Background: The neurophysiological effects of transcranial direct current stimulation (tDCS) are typically described with respect to changes in cortical excitability, defined by using transcranial magnetic stimulation pulses to determine changes in motor evoked potentials. However, how individual cortical neurons change firing patterns under the influence of tDCS is largely unknown. While the relatively weak currents produced in the brain by tDCS may not be adequate to directly depolarize neuronal membranes, ongoing neuronal activity, combined with subthreshold changes in membrane polarization might be sufficient to alter the threshold for neural firing.

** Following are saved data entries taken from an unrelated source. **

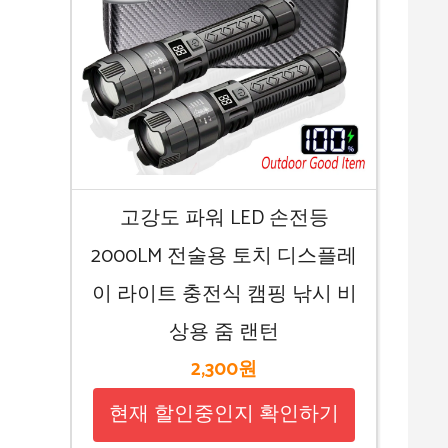
고강도 파워 LED 손전등
2000LM 전술용 토치 디스플레
이 라이트 충전식 캠핑 낚시 비
상용 줌 랜턴
2,300원
현재 할인중인지 확인하기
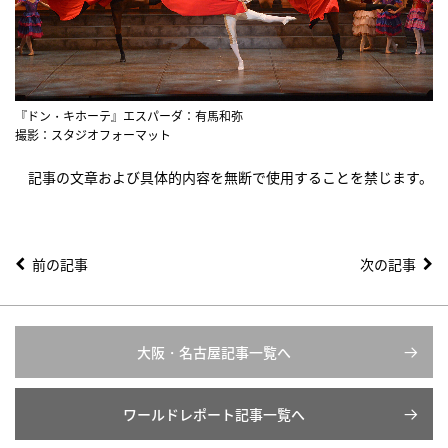
『ドン・キホーテ』エスパーダ：有馬和弥
撮影：スタジオフォーマット
記事の文章および具体的内容を無断で使用することを禁じます。
前の記事
次の記事
大阪・名古屋記事一覧へ
ワールドレポート記事一覧へ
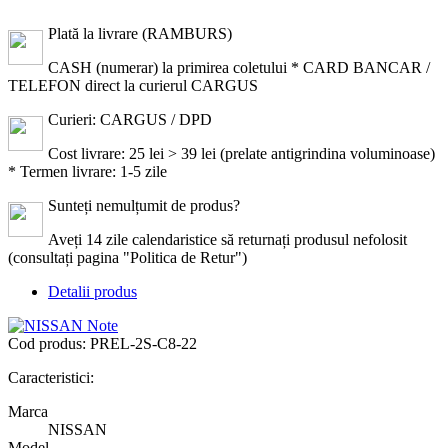
Plată la livrare (RAMBURS)
CASH (numerar) la primirea coletului * CARD BANCAR /
TELEFON direct la curierul CARGUS
Curieri: CARGUS / DPD
Cost livrare: 25 lei > 39 lei (prelate antigrindina voluminoase)
* Termen livrare: 1-5 zile
Sunteți nemulțumit de produs?
Aveți 14 zile calendaristice să returnați produsul nefolosit
(consultați pagina "Politica de Retur")
Detalii produs
Cod produs:
PREL-2S-C8-22
Caracteristici:
Marca
NISSAN
Model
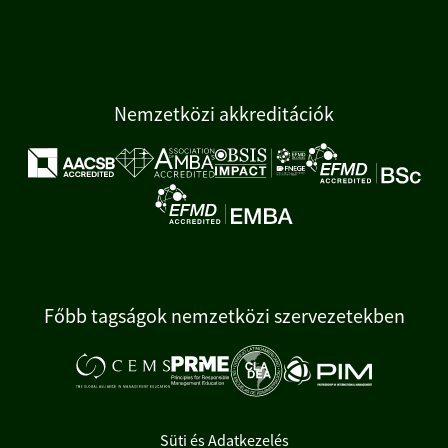
Nemzetközi akkreditációk
Főbb tagságok nemzetközi szervezetekben
Süti és Adatkezelés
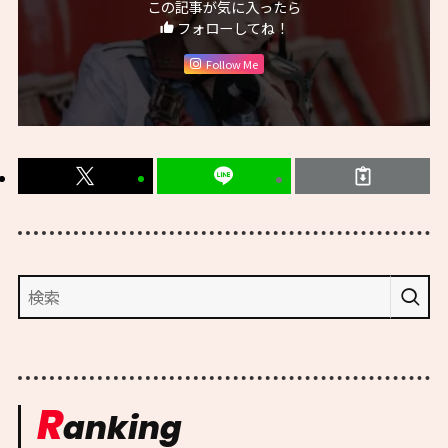
この記事が気に入ったら
フォローしてね！
Follow Me
R
anking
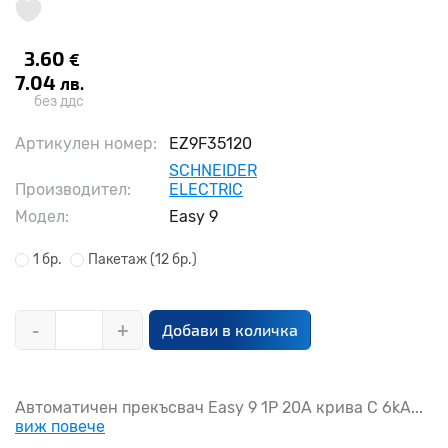
3.60
€
7.04
лв.
без ддс
Артикулен номер:
EZ9F35120
SCHNEIDER
Производител:
ELECTRIC
Модел:
Easy 9
1 бр.
Пакетаж
(12 бр.)
-
+
Добави в количка
Автоматичен прекъсвач Easy 9 1P 20A крива С 6kA...
виж повече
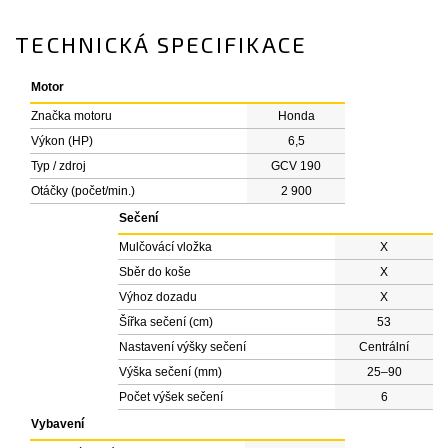
TECHNICKÁ SPECIFIKACE
Motor
Značka motoru
Honda
Výkon (HP)
6,5
Typ / zdroj
GCV 190
Otáčky (počet/min.)
2 900
Sečení
Mulčovácí vložka
X
Sběr do koše
X
Výhoz dozadu
X
Šířka sečení (cm)
53
Nastavení výšky sečení
Centrální
Výška sečení (mm)
25–90
Počet výšek sečení
6
Vybavení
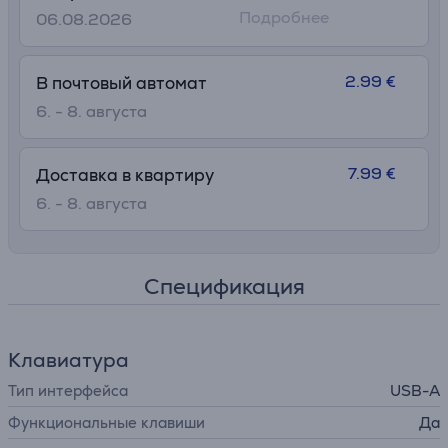
Подробнее
06.08.2026
2.99 €
В почтовый автомат
6. - 8. августа
7.99 €
Доставка в квартиру
6. - 8. августа
Спецификация
Клавиатура
Тип интерфейса
USB-A
Функциональные клавиши
Да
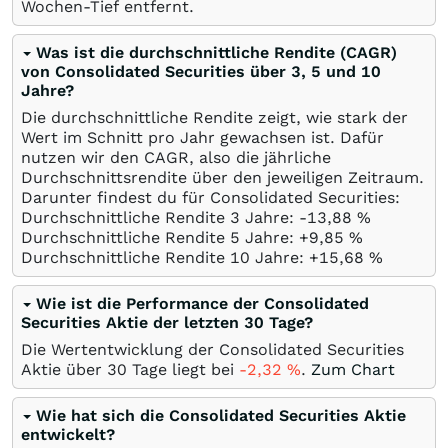
Wochen-Tief entfernt.
Was ist die durchschnittliche Rendite (CAGR)
von Consolidated Securities über 3, 5 und 10
Jahre?
Die durchschnittliche Rendite zeigt, wie stark der
Wert im Schnitt pro Jahr gewachsen ist. Dafür
nutzen wir den CAGR, also die jährliche
Durchschnittsrendite über den jeweiligen Zeitraum.
Darunter findest du für Consolidated Securities:
Durchschnittliche Rendite 3 Jahre: -13,88
%
Durchschnittliche Rendite 5 Jahre: +9,85
%
Durchschnittliche Rendite 10 Jahre: +15,68
%
Wie ist die Performance der Consolidated
Securities Aktie der letzten 30 Tage?
Die Wertentwicklung der Consolidated Securities
Aktie über 30 Tage liegt bei
-2,32
%
.
Zum Chart
Wie hat sich die Consolidated Securities Aktie
entwickelt?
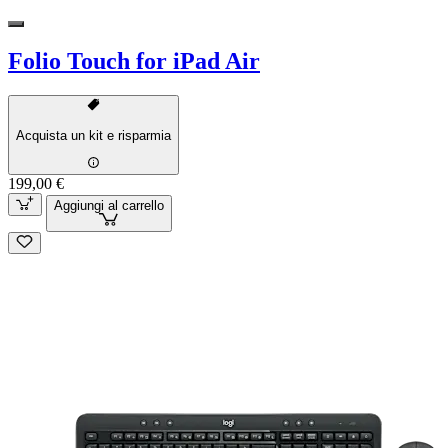
Folio Touch for iPad Air
Acquista un kit e risparmia
199,00 €
Aggiungi al carrello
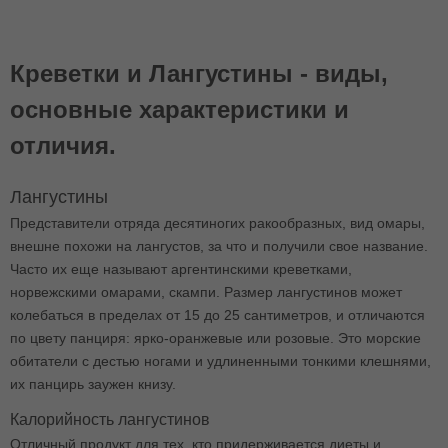
Креветки и Лангустины - виды,
основные характеристики и
отличия.
Лангустины
Представители отряда десятиногих ракообразных, вид омары,
внешне похожи на лангустов, за что и получили свое название.
Часто их еще называют аргентинскими креветками,
норвежскими омарами, скампи. Размер лангустинов может
колебаться в пределах от 15 до 25 сантиметров, и отличаются
по цвету панциря: ярко-оранжевые или розовые. Это морские
обитатели с дестью ногами и удлиненными тонкими клешнями,
их панцирь заужен книзу.
Калорийность лангустинов
Отличный продукт для тех, кто придерживается диеты и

Objectives: The purpose of this study was to determine the effects of tDCS on neurophysiological activity in motor cortex of freely moving, healthy rats. Methods: In nine healthy, ambulatory rats, each studied under six different stimulation conditions varying in current intensity (maximum current density ¼ 39.8 A/m 2 at 0.4 mA) and polarity (anodal or cathodal), neural activity was analyzed in response to 20 min of tDCS applied through bone screws insulated from the overlying scalp. Results: After analysis of 480 multi-unit channels that satisfied a rigid set of neurophysiological criteria, we found no systematic effect of tDCS stimulation condition on firing rate or firing pattern. Restricting the analysis to the most responsive units, subtle, but statistically significant changes occurred only in the highest intensity anodal condition. Conclusions: These results confirm that at current densities typically used in human or animal tDCS studies, observed effects of tDCS are likely to occur via mechanisms other than direct neuronal depolarization.